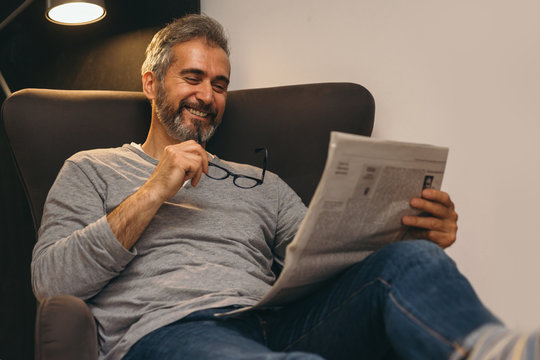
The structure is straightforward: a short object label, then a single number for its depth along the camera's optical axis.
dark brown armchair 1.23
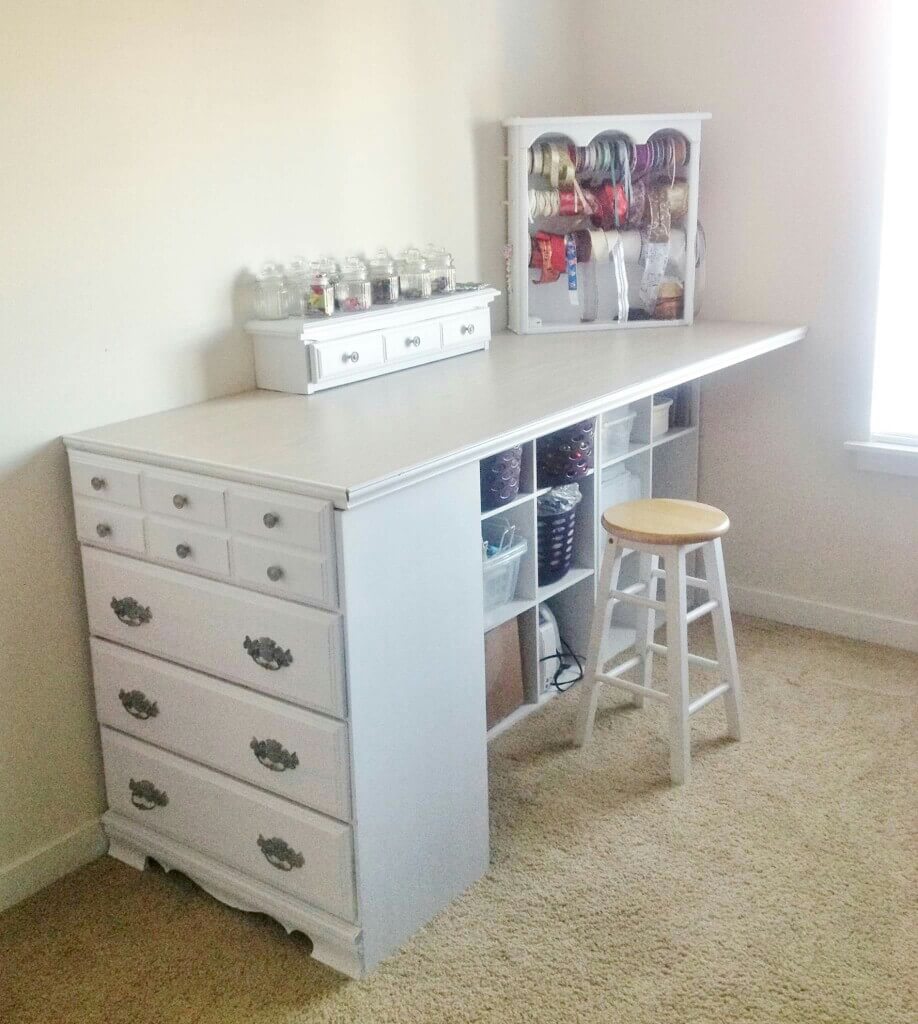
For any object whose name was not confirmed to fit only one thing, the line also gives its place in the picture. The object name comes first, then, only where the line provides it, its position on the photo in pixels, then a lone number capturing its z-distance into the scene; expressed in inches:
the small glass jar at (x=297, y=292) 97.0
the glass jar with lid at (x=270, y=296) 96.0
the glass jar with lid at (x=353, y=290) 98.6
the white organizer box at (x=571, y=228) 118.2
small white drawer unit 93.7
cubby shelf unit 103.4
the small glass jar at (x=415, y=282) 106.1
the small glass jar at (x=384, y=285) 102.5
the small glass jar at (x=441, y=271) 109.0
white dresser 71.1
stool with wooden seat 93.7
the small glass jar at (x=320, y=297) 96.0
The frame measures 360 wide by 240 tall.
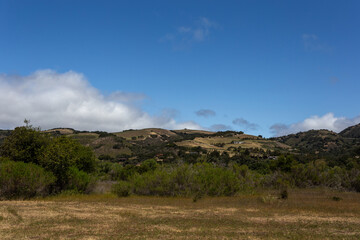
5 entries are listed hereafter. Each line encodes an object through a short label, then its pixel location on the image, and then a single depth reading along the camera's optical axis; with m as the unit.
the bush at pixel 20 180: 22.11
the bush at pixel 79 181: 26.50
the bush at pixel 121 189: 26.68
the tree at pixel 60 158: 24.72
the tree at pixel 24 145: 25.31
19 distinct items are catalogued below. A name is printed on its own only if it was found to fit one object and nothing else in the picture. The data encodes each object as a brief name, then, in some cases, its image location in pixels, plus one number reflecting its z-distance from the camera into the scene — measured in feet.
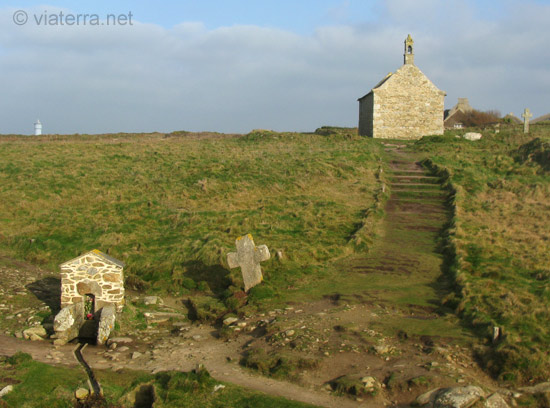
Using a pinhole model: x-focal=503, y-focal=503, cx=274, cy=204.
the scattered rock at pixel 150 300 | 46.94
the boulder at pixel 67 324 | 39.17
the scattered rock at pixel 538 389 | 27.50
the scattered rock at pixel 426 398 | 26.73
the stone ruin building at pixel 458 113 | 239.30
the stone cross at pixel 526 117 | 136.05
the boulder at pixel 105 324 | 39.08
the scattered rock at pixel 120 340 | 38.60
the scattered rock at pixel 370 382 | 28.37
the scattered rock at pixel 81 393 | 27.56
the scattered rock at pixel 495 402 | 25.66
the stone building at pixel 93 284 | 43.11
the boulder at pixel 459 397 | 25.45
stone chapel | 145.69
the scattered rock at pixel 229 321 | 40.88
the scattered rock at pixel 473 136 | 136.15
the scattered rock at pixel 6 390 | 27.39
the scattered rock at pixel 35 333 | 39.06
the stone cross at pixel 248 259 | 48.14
::::::::
## Exercise objective
Only these are to be transcribed: the line with "the boulder at pixel 105 324 | 39.08" and every line after it through the last line of the entries, each exactly.

## Answer space
the boulder at pixel 105 324 | 39.08
the scattered rock at pixel 120 340 | 38.60
the scattered rock at pixel 370 382 | 28.37
the scattered rock at pixel 81 393 | 27.56
the scattered rock at pixel 495 402 | 25.66
the stone building at pixel 93 284 | 43.11
the boulder at pixel 459 397 | 25.45
stone chapel | 145.69
the scattered rock at pixel 229 321 | 40.88
the scattered rock at pixel 473 136 | 136.15
the scattered rock at pixel 6 390 | 27.39
the scattered rock at pixel 35 333 | 39.06
the stone cross at pixel 248 259 | 48.14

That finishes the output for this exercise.